Fair-goers stopped chomping their pronto pups, union members paused their chats with visitors and people left exhibits and food booths.
They took a few minutes away from the fun and games of the Minnesota State Fair Tuesday to honor military personnel as they paraded across the fairgrounds. People lined fairgrounds streets to applaud as soldiers, sailors, airmen and Marines marched past.
Military personnel who recently returned from overseas marched to fair visitors’ appreciation, but veterans of all ages received their due during a music-filled ceremony, with Vietnam War veterans especially singled out.
“We did not come back to see this kind of reception,” said Jerry Kyser, a helicopter gunner in Vietnam and now an activist for military personnel.
Sgt. 1st Class Kevin Smude of Hillman, Minn., stood with his family listening to music for the fair’s military appreciation day, saying he was grateful the welcome he received.
“It feels like Minnesota people support us,” said Smude, who went to Iraq twice to construct buildings and other facilities.
He knows that reception is much different than people like Kyser received. “They were not welcomed at all.”
Smude, who works at the Minnesota National Guard’s Camp Ripley as a civilian, said he never regretted joining the Guard.
Gov. Mark Dayton, speaking at the military appreciation ceremony, said the real heroes may have been the families military personnel left at home. The governor said they always faced the unknown.
Lisa Smude said she understands firsthand what Dayton was saying. Not hearing from her husband for long periods was tough, she said, but “I took a back seat for serving out country.”
“In some ways,” the family had it harder, she said. “But, obviously, we don’t have to face the harsh conditions that they do.”
For Kyser, coming back from Vietnam to his native North Dakota was easier than what many of his colleagues faced. There were not many hippies in North Dakota, he said.
After growing up in Valley City and Minot, N.D., and attending college at the University of North Dakota in Grand Forks and North Dakota State University in Fargo, Kyser now is active in several Minnesota veteran-related groups. He helps people get federal medical care they deserve, works on veterans’ legislation and organizes honor flights for World War II veterans to Washington, D.C.
But unlike today’s veterans, there were no programs to reintegrate him when he returned wounded. He stayed away from World War II veteran-dominated veterans’ groups until the 1990s.
Years after he came home, he participated in a St. Paul veterans’ parade. Almost no one attended.

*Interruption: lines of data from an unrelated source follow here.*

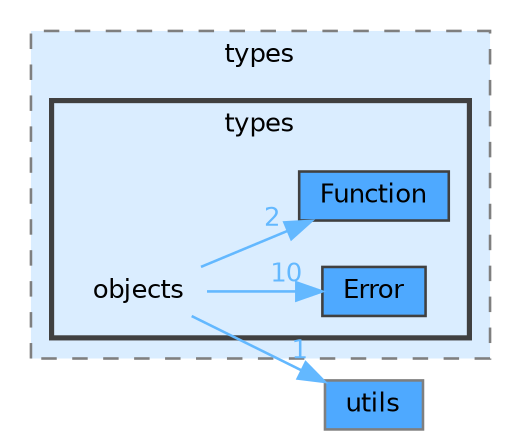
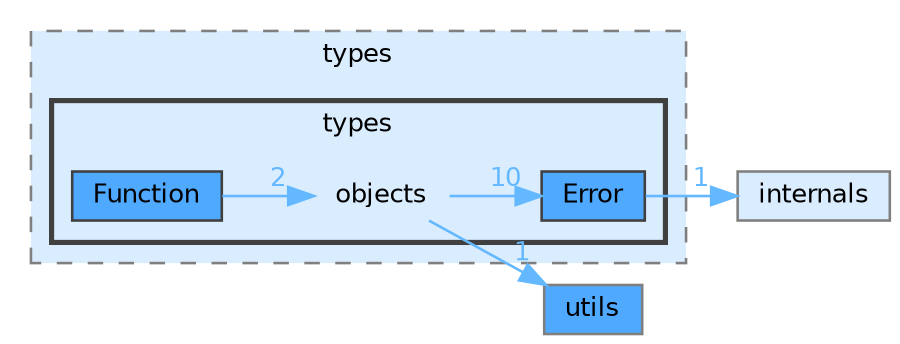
  digraph {
    compound=true
    rankdir=LR
    node [fontname=Helvetica fontsize=10 shape=box color=grey25 fillcolor="#4ea9ff" style=filled]
    edge [color=steelblue1 fontcolor=steelblue1 fontname=Helvetica fontsize=10 headlabel=1 labeldistance=1.5 labelfontname=Helvetica labelfontsize=10]
    n1 [height=0.2 label=objects shape=plaintext width=0.4 color="" fillcolor="" style=""]
    n2 [height=0.2 label=Error width=0.4]
    n3 [height=0.2 label=Function width=0.4]
    n4 [color=grey50 height=0.2 label=utils width=0.4]
+   n5 [color=grey50 fillcolor="#daedff" height=0.2 label=internals width=0.4]
    subgraph cluster_1 {
      bgcolor="#daedff"
      fontname=Helvetica
      fontsize=10
      label=types
      pencolor=grey50
      style="filled,dashed"
      subgraph cluster_2 {
        bgcolor="#daedff"
        fontname=Helvetica
        fontsize=10
        label=types
        pencolor=grey25
        style="filled,bold"
        n1
        n2
        n3
      }
    }
    n1 -> n2 [headlabel=10]
-   n1 -> n3 [headlabel=2]
+   n3 -> n1 [headlabel=2]
    n1 -> n4
+   n2 -> n5
  }
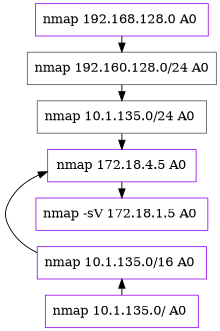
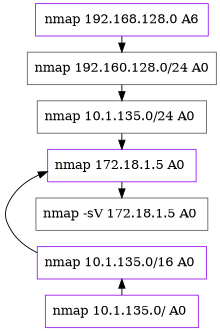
  digraph {
    fontname="DejaVu Serif"
    rankdir=LR
    node [color=purple fontname="DejaVu Serif" shape=box]
    edge [constraint=false fontname="DejaVu Serif"]
-   n1 [label="nmap 192.168.128.0 A0 "]
+   n1 [label="nmap 192.168.128.0 A6"]
    n2 [color=gray40 label="nmap 192.160.128.0/24 A0"]
    n3 [color=gray40 label="nmap 10.1.135.0/24 A0 "]
-   n4 [label="nmap 172.18.4.5 A0"]
+   n4 [label="nmap 172.18.1.5 A0 "]
    n5 [label="nmap 10.1.135.0/ A0 "]
    n6 [label="nmap 10.1.135.0/16 A0 "]
-   n7 [label="nmap -sV 172.18.1.5 A0 "]
+   n7 [color=gray40 label="nmap -sV 172.18.1.5 A0 "]
    n1 -> n2
    n2 -> n3
    n3 -> n4
    n4 -> n7
    n5 -> n6
    n6 -> n4
  }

“As a Vietnam veteran, things did not go well,” he said.
His 22 months, 17 days and six hours in Vietnam ended on a Monday. On Thursday of that week, he was attending college in Grand Forks.
Today, the military has programs designed to help people returning to civilian life, very unlike in the Vietnam War era.
The country as a whole is doing better at welcoming home troops, Kyser said. Today’s attitude toward the military may be the best in 257 years of his family’s history in the military, he added.
“It crosses every line of politics,” he added.